During the Convention, she served as coordinator of the Committees on Communications, Information and Transparency, and on Constitutional Principles, Democracy, Nationality, and Citizenship.

== Early life and family ==
Vallejos was born in Santiago on 9 February 1980. She is the daughter of Víctor Luis Vallejos Montecinos and Ana María Cristina Dávila Videla. She is married and has three children.

== Professional career ==
Vallejos completed her primary and secondary education at Colegio Ana María Janer in Viña del Mar, graduating in 1997. She later studied history and geography education at the Pontifical Catholic University of Valparaíso, qualifying as a teacher.

She worked as a teacher in various educational institutions before transitioning into roles as a coach and workshop facilitator.
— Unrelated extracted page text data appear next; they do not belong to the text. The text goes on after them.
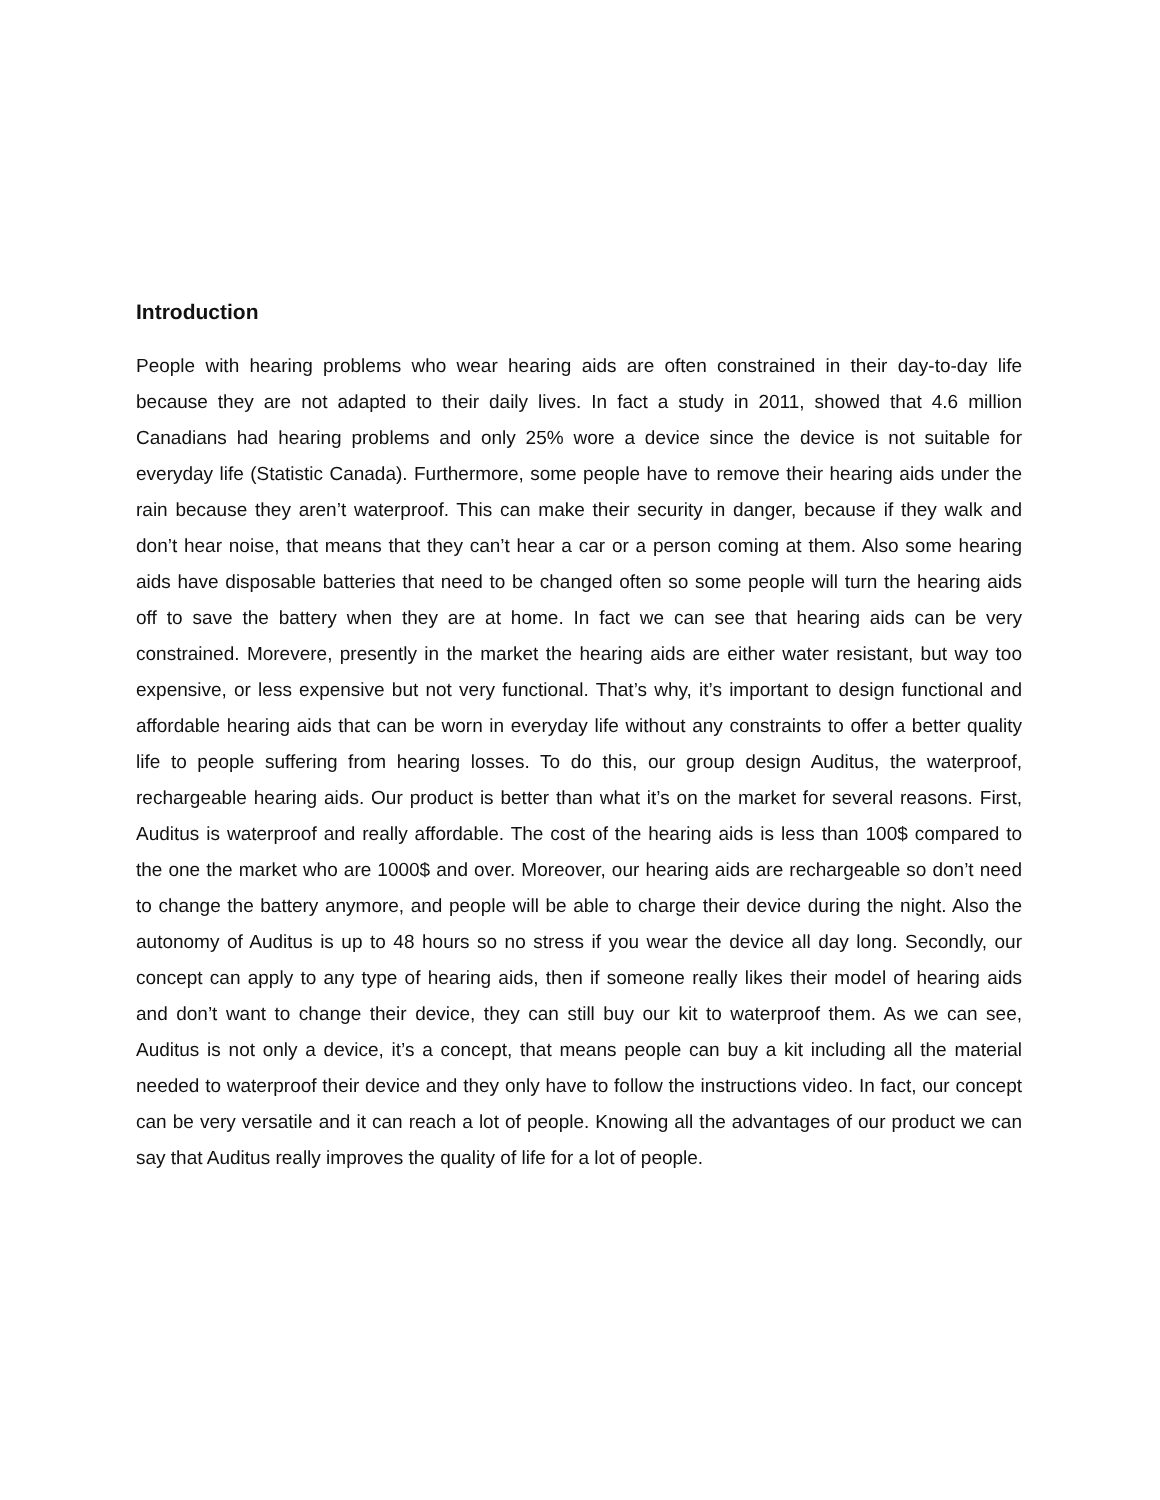Introduction
People with hearing problems who wear hearing aids are often constrained in their day-to-day life because they are not adapted to their daily lives. In fact a study in 2011, showed that 4.6 million Canadians had hearing problems and only 25% wore a device since the device is not suitable for everyday life (Statistic Canada). Furthermore, some people have to remove their hearing aids under the rain because they aren’t waterproof. This can make their security in danger, because if they walk and don’t hear noise, that means that they can’t hear a car or a person coming at them. Also some hearing aids have disposable batteries that need to be changed often so some people will turn the hearing aids off to save the battery when they are at home. In fact we can see that hearing aids can be very constrained. Morevere, presently in the market the hearing aids are either water resistant, but way too expensive, or less expensive but not very functional. That’s why, it’s important to design functional and affordable hearing aids that can be worn in everyday life without any constraints to offer a better quality life to people suffering from hearing losses. To do this, our group design Auditus, the waterproof, rechargeable hearing aids. Our product is better than what it’s on the market for several reasons. First, Auditus is waterproof and really affordable. The cost of the hearing aids is less than 100$ compared to the one the market who are 1000$ and over. Moreover, our hearing aids are rechargeable so don’t need to change the battery anymore, and people will be able to charge their device during the night. Also the autonomy of Auditus is up to 48 hours so no stress if you wear the device all day long. Secondly, our concept can apply to any type of hearing aids, then if someone really likes their model of hearing aids and don’t want to change their device, they can still buy our kit to waterproof them. As we can see, Auditus is not only a device, it’s a concept, that means people can buy a kit including all the material needed to waterproof their device and they only have to follow the instructions video. In fact, our concept can be very versatile and it can reach a lot of people. Knowing all the advantages of our product we can say that Auditus really improves the quality of life for a lot of people.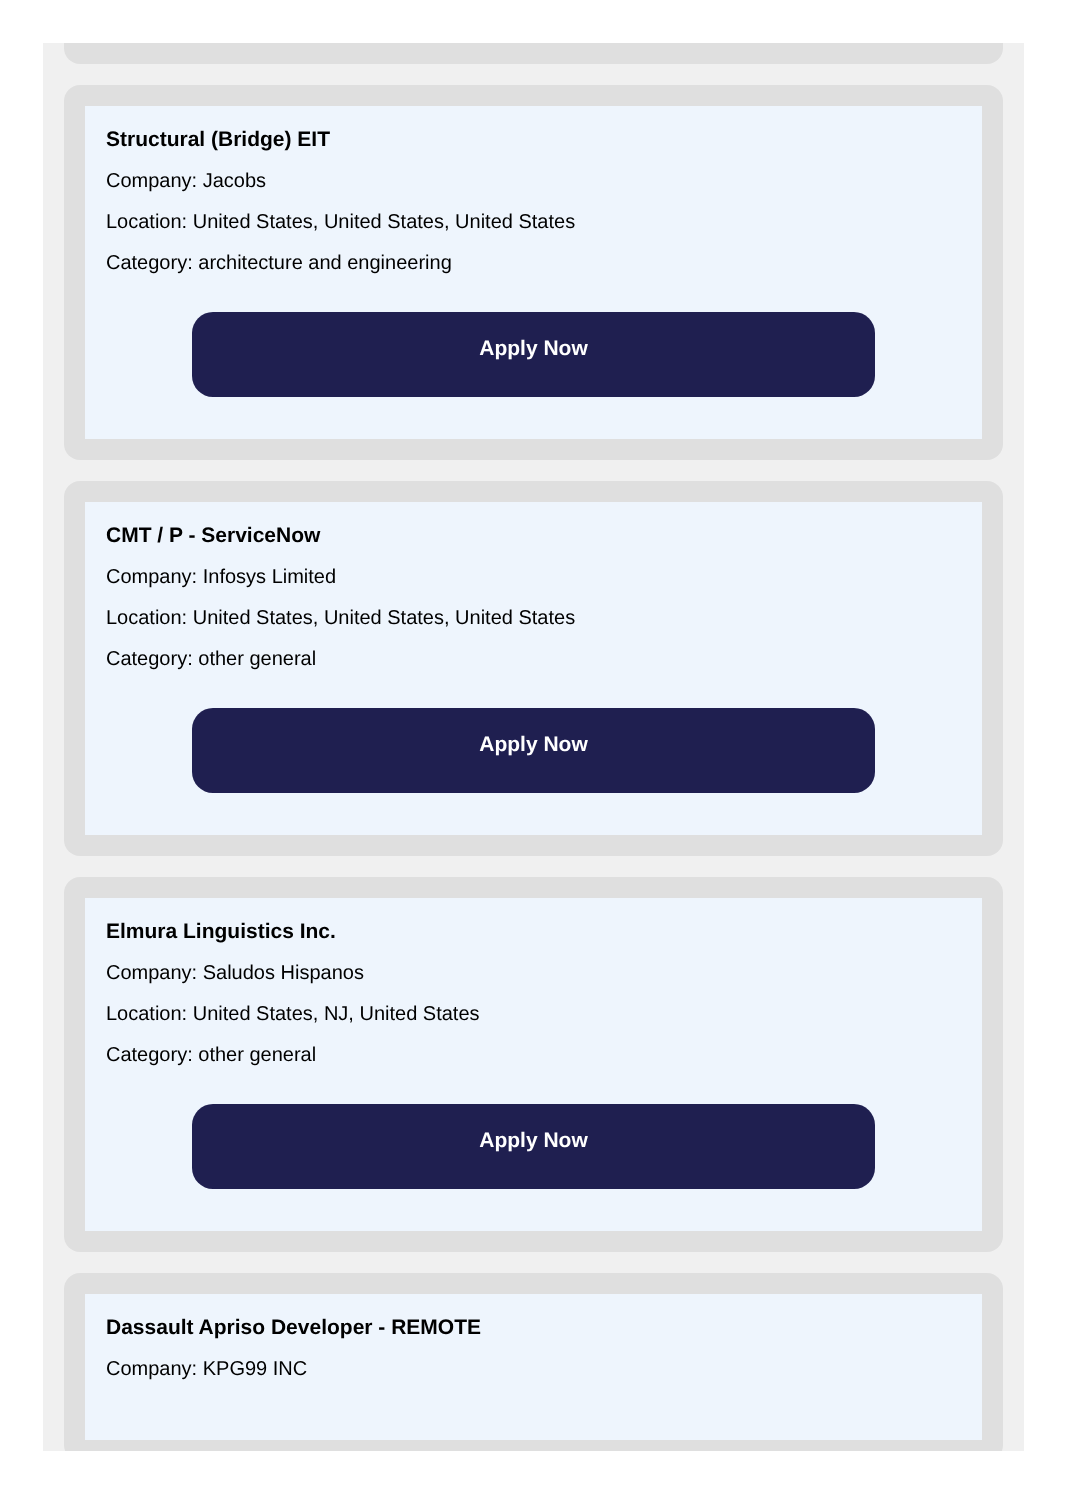Structural (Bridge) EIT
Company: Jacobs
Location: United States, United States, United States
Category: architecture and engineering
Apply Now
CMT / P - ServiceNow
Company: Infosys Limited
Location: United States, United States, United States
Category: other general
Apply Now
Elmura Linguistics Inc.
Company: Saludos Hispanos
Location: United States, NJ, United States
Category: other general
Apply Now
Dassault Apriso Developer - REMOTE
Company: KPG99 INC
She has conducted online workshops on civic education, personal development, and the empowerment of women entrepreneurs.

== Political career ==
Vallejos is an independent politician.

In the elections held on 15–16 May 2021, she ran as an independent candidate for the Constitutional Convention representing the 15th District of the Libertador General Bernardo O'Higgins Region, as part of The People's List – 100% Independents (La Lista del Pueblo 100% Independientes). She obtained 17,061 votes, corresponding to 9.42% of the valid votes cast, and was elected as a member of the Convention.

During the Convention’s proceedings, she served as coordinator of the Committees on Communications, Information and Transparency, and on Constitutional Principles, Democracy, Nationality, and Citizenship.